Figure 7.

Acquired resistance to the combination of LB-100 and adavosertib is tumor-suppressive. A, Long-term viability assays show HT-29 and SW-480 parental and resistant cells treated with LB-100, adavosertib, or the combination at the indicated concentrations. Cultures were refreshed every 2–3 days, and the cells were grown for 10–14 days before fixing, staining, and imaging. B, Western blots show selected oncogenic signaling and stress response pathways in HT-29 and SW-480 parental and resistant cells. Parental cells were exposed to the combination for 24 hours, whereas for resistant cells, that grow in the presence of the combination, the drugs were washed out (w/o) 24 hours before harvesting. LB-100 was used at 4 μmol/L and adavosertib was used at 400 nmol/L. Vinculin was used as a loading control. C, UMAP representations of HT-29 (top) and SW-480 (bottom) parental and resistant cells colored by a sample of origin (left) or by clusters (right). Parental cells were harvested untreated and resistant cells were harvested 24 hours after the washout of the drugs.
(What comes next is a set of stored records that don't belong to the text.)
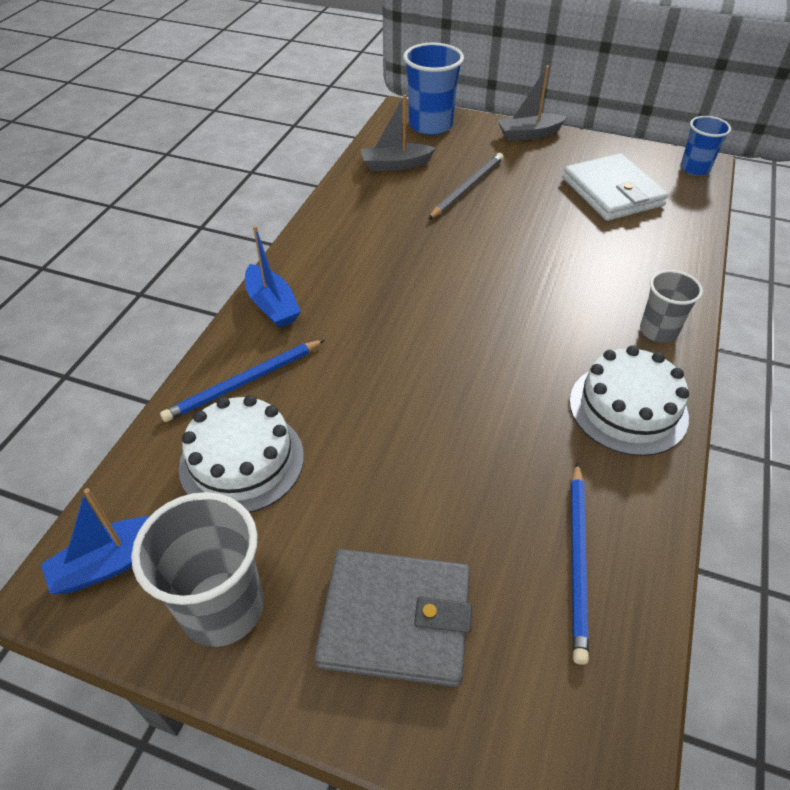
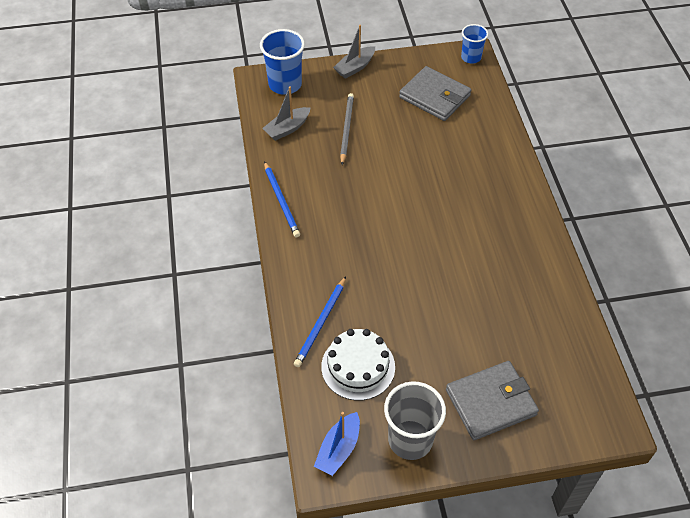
camera: 30 degrees left, 5 degrees up
blue boat [245,226,301,328] -> none
white wallet [563,153,669,221] -> grey wallet [399,66,471,121]
white cake [569,345,689,456] -> none
blue pencil [571,462,589,665] -> blue pencil moved to [264,161,300,237]
grey cup [640,270,703,343] -> none

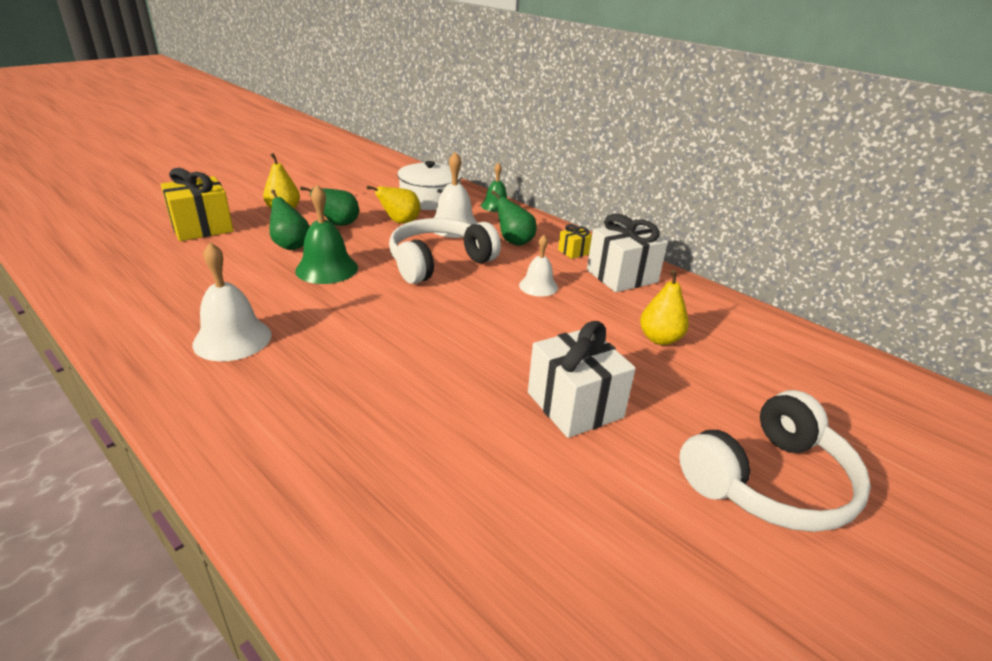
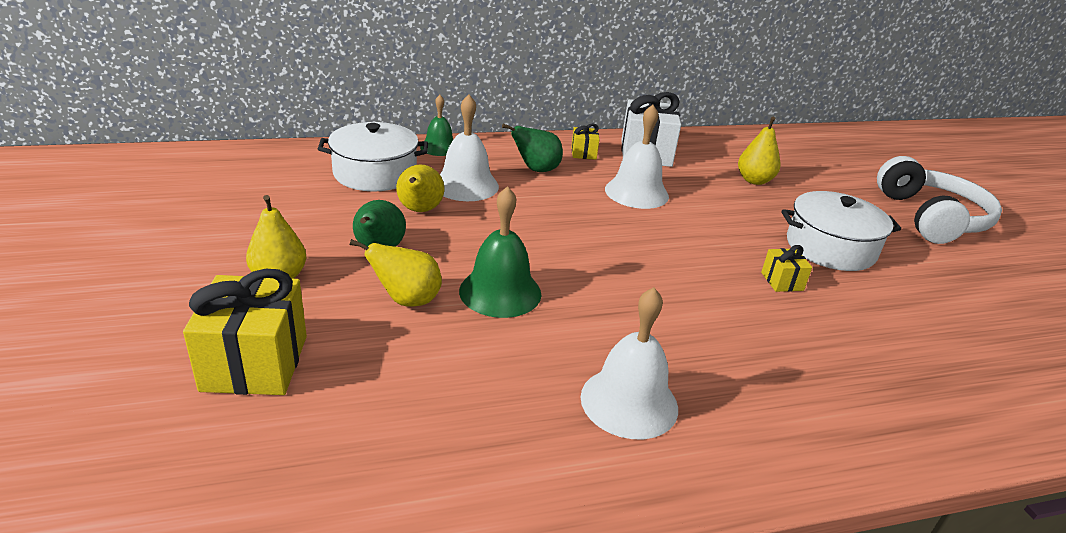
camera: 60 degrees left, 0 degrees up
green pear [270,190,310,250] -> yellow pear [350,239,442,307]
white headphones [389,218,501,284] -> none
white bell [519,235,558,297] -> white bell [605,105,669,209], size x1.57
white gift [528,321,636,438] -> white pot [781,191,901,271]
none -> yellow gift [761,245,812,292]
D, Tumor growth curves of SW-480 parental and resistant cells in the absence of drugs. Per cell line, 10 mice were injected subcutaneously with 3 million cells and we measured tumor size 3 times per week. Graph, mean and SEM of the measurements until the first mouse reached 1,500 mm³ (ethical sacrifice). E, Kaplan–Meier survival curves of the experiment above along 3 months considering the 1,500 mm³ ethical sacrifice.